Records provided →

==================================================

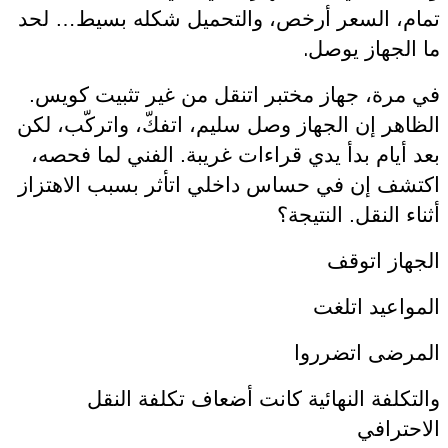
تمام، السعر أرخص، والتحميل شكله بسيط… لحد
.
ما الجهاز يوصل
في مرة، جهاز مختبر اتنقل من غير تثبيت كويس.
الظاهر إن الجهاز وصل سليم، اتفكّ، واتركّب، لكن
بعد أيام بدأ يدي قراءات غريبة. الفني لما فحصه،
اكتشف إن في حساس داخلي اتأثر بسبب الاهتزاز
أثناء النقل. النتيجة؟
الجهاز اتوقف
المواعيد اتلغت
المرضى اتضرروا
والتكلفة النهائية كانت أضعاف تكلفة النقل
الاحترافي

==================================================

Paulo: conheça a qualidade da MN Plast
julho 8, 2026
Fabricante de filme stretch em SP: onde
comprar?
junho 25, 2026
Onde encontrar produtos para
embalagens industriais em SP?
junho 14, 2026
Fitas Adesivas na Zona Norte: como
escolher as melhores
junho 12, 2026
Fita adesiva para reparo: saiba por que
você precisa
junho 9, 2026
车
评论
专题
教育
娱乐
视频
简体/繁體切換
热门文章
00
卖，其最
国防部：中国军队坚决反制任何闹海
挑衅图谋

==================================================

What is needed →
Tally the lines above containing "para". Answer with the count only.

Result of the exercise →
2